▸ Your task:
Reproduce the items below word for word, beginning with their first line and continuing through the line that contains "List the labels", with both of those lines included.
---
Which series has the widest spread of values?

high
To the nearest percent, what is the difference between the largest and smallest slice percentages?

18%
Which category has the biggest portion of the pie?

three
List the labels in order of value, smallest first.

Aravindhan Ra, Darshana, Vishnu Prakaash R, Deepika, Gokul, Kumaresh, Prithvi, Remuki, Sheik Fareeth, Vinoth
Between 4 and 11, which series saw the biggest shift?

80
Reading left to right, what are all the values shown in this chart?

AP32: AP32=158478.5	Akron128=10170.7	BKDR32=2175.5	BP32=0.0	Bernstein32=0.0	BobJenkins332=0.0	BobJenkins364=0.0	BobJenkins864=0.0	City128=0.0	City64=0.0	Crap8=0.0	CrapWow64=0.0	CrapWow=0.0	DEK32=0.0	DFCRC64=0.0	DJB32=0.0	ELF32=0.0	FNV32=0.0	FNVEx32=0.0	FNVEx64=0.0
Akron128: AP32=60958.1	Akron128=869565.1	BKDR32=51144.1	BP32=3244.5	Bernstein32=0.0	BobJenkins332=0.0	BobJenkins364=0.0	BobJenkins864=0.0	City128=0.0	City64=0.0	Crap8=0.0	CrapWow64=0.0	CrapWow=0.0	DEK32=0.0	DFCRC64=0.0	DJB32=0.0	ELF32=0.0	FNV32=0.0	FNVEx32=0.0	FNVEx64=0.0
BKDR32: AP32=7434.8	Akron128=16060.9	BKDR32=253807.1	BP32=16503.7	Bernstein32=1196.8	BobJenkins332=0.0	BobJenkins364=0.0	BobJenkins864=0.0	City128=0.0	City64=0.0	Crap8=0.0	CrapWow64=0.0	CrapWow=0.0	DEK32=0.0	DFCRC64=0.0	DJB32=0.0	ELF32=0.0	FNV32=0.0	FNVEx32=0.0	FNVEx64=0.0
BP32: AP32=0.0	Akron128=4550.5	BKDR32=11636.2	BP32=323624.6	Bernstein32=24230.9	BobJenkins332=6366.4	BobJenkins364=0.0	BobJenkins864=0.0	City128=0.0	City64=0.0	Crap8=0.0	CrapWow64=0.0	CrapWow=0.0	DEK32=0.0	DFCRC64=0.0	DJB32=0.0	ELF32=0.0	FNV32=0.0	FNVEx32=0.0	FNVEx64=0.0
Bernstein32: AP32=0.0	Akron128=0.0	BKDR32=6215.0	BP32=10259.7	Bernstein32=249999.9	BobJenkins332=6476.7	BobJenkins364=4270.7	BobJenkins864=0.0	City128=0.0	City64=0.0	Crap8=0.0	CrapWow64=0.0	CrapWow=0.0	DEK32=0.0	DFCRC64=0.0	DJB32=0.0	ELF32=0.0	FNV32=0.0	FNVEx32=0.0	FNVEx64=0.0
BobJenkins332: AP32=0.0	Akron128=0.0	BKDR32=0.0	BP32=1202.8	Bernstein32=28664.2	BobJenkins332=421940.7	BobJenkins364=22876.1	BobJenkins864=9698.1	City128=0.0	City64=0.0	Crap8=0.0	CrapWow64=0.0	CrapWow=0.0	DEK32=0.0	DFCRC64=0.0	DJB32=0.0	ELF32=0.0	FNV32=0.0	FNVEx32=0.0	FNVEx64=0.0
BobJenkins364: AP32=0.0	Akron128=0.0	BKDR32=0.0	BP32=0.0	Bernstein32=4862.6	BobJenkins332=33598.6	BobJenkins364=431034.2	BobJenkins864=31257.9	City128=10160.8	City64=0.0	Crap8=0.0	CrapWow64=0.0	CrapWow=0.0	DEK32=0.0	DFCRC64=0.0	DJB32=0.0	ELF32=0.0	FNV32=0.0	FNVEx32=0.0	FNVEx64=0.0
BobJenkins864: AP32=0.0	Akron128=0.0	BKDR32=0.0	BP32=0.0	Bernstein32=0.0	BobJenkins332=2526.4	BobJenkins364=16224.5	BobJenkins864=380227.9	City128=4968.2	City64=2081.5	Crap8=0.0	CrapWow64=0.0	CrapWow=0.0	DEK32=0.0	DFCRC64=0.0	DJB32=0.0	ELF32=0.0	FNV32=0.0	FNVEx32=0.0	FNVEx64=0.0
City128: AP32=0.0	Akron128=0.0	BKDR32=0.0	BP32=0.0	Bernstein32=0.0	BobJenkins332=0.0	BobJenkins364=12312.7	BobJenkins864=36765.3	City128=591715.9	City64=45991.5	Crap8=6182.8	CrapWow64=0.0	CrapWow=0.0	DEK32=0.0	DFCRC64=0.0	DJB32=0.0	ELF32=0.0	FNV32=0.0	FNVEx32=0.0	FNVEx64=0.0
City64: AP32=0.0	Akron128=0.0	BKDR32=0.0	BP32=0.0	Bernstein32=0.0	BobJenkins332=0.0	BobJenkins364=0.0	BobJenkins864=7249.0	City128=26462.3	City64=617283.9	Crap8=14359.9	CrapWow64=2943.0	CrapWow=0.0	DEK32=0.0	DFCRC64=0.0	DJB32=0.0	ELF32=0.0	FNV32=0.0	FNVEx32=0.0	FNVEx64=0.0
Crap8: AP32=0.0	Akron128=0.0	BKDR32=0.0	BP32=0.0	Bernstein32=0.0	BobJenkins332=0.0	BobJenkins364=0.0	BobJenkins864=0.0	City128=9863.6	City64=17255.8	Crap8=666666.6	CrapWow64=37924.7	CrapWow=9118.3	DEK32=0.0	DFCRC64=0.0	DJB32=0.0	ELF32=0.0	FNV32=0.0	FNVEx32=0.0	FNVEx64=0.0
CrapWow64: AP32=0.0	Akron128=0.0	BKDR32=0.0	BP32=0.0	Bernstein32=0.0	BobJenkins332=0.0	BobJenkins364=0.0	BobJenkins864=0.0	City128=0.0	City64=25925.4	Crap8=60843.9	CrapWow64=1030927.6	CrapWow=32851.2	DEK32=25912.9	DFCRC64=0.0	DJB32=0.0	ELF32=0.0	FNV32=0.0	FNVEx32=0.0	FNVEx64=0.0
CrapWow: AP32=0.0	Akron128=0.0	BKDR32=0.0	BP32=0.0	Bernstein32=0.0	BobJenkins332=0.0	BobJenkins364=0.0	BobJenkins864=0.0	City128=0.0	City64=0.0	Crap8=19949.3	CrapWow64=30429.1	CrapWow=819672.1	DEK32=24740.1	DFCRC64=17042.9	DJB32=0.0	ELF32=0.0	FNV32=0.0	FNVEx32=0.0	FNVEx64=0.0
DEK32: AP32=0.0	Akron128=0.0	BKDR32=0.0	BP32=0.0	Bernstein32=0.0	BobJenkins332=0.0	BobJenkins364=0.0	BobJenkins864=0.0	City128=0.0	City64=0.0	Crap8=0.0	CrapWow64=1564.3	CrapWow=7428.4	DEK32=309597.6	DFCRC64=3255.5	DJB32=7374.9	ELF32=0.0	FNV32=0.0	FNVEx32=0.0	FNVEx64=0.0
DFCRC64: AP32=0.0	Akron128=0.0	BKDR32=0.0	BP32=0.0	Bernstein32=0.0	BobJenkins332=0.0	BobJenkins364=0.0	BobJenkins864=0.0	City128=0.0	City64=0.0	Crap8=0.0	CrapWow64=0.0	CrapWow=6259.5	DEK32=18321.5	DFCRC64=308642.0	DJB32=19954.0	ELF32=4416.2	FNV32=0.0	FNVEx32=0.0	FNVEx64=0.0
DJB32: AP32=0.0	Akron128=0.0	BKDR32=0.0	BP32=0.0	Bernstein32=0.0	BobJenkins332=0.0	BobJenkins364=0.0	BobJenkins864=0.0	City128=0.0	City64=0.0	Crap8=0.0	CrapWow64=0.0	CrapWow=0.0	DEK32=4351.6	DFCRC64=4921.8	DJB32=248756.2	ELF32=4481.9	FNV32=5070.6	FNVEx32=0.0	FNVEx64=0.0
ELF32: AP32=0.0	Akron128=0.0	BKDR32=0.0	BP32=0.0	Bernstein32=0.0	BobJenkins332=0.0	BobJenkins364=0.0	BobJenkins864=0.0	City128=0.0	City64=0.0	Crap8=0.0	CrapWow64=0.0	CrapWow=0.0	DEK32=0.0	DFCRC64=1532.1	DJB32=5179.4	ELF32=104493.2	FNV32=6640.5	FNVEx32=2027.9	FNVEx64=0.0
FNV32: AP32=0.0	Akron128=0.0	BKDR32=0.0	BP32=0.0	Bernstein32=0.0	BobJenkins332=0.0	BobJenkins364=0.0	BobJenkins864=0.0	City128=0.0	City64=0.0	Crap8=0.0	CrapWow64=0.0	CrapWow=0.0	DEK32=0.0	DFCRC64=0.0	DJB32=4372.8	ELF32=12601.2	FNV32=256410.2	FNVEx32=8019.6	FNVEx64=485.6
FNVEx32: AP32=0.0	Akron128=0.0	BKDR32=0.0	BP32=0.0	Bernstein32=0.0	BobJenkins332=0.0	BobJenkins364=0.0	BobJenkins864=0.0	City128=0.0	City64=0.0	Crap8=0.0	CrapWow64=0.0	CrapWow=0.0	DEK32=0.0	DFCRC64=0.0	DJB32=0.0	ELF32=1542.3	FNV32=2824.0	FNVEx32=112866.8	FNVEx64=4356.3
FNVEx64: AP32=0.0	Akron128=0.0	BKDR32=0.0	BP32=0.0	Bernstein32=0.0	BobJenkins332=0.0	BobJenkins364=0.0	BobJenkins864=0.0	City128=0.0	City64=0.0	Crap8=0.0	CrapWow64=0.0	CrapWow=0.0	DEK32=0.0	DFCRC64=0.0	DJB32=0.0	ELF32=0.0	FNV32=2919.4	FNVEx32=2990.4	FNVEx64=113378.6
---
▸ Task answer:
Which series has the widest spread of values?

high
To the nearest percent, what is the difference between the largest and smallest slice percentages?

18%
Which category has the biggest portion of the pie?

three
List the labels in order of value, smallest first.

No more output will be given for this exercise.